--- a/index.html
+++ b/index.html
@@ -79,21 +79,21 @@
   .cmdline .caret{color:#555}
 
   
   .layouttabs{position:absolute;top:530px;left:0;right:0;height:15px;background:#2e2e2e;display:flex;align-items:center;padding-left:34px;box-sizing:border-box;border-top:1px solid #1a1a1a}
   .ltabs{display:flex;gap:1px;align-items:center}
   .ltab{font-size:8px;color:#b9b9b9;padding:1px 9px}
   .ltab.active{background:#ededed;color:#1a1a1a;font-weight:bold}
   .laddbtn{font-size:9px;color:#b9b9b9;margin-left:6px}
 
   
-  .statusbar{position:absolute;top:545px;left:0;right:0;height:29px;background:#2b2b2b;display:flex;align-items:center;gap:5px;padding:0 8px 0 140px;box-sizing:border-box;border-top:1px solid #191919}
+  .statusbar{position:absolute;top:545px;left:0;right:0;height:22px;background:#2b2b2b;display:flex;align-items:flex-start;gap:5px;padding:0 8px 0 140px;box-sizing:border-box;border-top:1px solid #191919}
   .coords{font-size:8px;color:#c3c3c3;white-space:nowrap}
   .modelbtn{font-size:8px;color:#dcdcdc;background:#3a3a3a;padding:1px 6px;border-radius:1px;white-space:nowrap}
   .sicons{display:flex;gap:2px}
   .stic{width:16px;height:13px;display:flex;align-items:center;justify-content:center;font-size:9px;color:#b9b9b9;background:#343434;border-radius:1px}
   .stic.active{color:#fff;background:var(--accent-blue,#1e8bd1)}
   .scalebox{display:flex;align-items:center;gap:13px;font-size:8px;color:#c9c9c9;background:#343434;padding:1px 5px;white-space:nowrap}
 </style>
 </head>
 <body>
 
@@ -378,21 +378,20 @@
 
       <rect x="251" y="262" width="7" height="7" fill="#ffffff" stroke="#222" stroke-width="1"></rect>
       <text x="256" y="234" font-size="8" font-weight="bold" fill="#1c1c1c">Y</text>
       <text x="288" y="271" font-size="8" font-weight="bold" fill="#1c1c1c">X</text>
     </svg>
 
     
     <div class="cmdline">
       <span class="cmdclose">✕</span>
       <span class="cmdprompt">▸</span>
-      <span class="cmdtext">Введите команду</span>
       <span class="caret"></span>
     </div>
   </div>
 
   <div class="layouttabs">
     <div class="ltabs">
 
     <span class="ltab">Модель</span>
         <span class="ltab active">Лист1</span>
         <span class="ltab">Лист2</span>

...

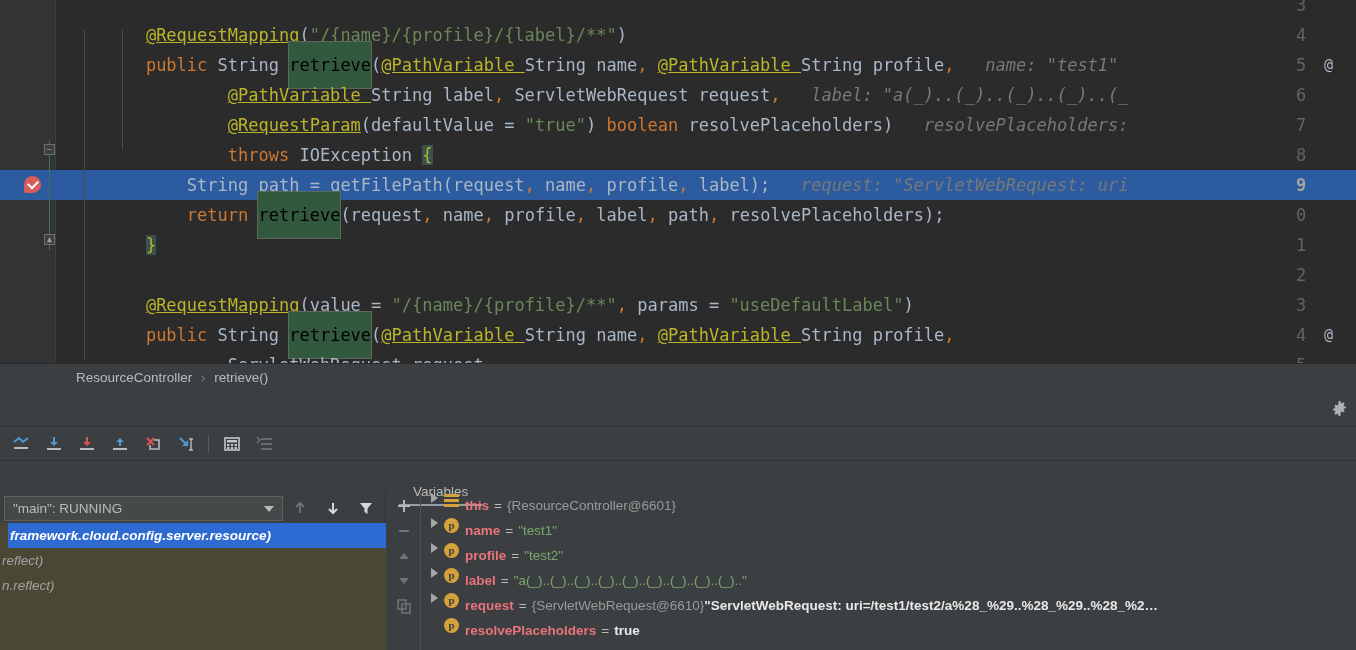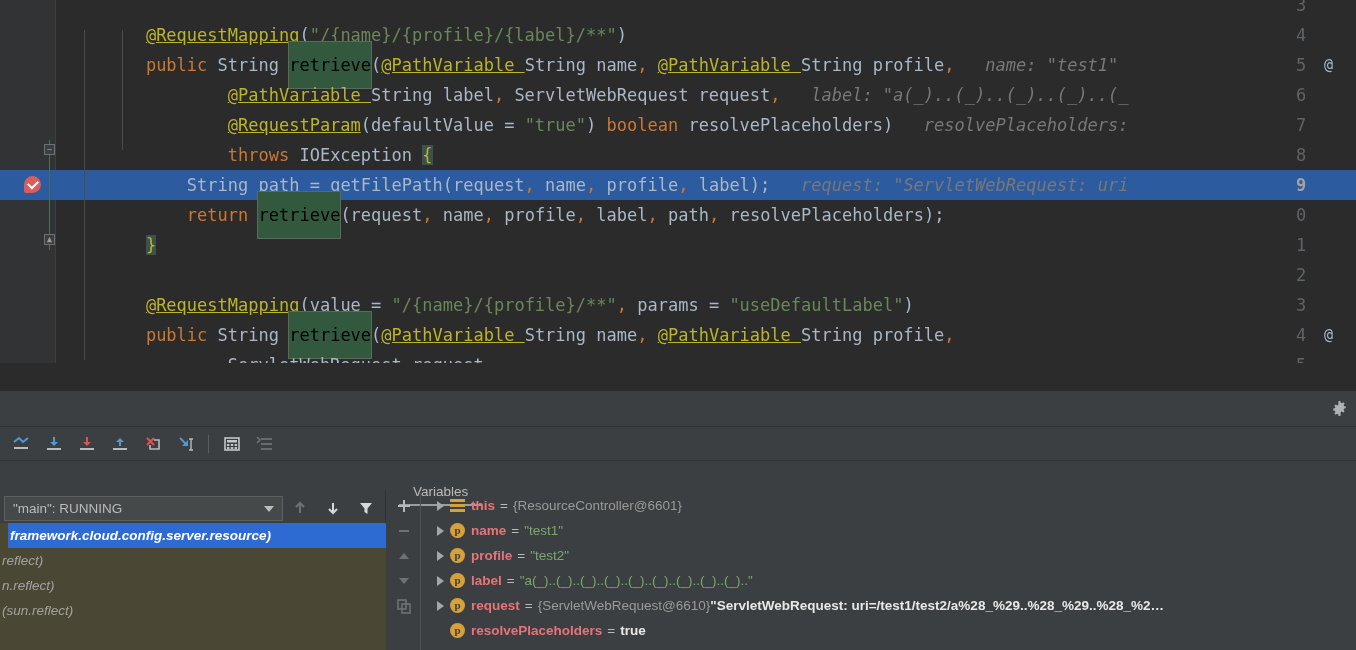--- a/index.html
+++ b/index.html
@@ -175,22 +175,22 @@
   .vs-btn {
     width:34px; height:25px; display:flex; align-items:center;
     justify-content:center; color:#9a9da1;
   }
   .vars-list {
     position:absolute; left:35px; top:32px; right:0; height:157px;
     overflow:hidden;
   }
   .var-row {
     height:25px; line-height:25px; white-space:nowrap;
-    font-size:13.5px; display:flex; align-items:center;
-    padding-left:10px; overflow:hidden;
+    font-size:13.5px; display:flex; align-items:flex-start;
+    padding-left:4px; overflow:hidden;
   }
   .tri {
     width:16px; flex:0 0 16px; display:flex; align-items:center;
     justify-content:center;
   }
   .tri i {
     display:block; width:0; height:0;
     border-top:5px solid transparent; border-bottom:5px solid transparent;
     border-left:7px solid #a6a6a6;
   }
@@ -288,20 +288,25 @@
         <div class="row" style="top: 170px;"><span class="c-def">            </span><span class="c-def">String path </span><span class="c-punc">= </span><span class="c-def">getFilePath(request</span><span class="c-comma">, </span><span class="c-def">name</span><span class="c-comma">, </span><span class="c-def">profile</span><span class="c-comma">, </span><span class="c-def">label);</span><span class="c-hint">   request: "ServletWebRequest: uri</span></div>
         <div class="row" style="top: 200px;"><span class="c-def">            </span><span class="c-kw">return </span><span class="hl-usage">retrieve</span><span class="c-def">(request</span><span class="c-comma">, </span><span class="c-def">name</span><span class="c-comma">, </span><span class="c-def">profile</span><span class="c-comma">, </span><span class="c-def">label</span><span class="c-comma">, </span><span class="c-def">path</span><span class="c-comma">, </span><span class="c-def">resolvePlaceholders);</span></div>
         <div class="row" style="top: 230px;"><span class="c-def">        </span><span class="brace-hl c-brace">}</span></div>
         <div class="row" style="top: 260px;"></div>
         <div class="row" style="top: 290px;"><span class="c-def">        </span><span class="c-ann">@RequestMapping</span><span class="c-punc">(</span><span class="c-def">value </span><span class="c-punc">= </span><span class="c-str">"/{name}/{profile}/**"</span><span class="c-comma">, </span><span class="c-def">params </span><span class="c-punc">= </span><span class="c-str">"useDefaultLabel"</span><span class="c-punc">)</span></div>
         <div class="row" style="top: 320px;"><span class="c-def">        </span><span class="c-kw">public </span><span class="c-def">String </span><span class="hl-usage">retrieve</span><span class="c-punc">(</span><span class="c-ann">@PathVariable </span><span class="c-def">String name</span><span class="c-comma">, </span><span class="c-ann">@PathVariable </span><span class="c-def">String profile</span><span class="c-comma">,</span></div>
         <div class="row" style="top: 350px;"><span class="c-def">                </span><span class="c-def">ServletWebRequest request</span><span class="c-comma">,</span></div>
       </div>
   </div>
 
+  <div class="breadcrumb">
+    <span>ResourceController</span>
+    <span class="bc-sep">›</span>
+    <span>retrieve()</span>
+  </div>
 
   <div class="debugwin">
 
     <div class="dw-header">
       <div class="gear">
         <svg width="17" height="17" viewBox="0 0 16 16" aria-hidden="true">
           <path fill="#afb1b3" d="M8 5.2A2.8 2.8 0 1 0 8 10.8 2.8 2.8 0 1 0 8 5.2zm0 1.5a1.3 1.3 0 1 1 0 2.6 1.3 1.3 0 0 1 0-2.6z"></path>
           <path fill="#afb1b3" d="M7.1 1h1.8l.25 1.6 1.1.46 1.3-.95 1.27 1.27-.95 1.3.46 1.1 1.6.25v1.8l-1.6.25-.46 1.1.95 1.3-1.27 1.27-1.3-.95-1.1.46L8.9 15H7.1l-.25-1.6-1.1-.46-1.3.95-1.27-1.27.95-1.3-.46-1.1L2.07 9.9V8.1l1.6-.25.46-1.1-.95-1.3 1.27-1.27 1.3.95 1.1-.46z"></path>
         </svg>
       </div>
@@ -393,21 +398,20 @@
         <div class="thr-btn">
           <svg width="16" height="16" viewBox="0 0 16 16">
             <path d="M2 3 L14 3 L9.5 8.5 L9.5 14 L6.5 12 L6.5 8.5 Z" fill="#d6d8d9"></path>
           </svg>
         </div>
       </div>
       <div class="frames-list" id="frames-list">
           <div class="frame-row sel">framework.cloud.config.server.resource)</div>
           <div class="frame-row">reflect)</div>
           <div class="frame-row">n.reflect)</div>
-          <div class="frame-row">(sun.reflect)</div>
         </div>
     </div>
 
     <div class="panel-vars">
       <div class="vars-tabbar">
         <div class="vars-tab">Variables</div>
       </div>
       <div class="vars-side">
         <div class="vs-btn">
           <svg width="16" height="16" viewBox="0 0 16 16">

- ACTIVITY -
Reproduce word for word the material above, beginning with the line that contains "border-top:5px solid transparent;" and ending with the line that contains "-288,20 +288,25 @@".

- REPLY -
     border-top:5px solid transparent; border-bottom:5px solid transparent;
     border-left:7px solid #a6a6a6;
   }
@@ -288,20 +288,25 @@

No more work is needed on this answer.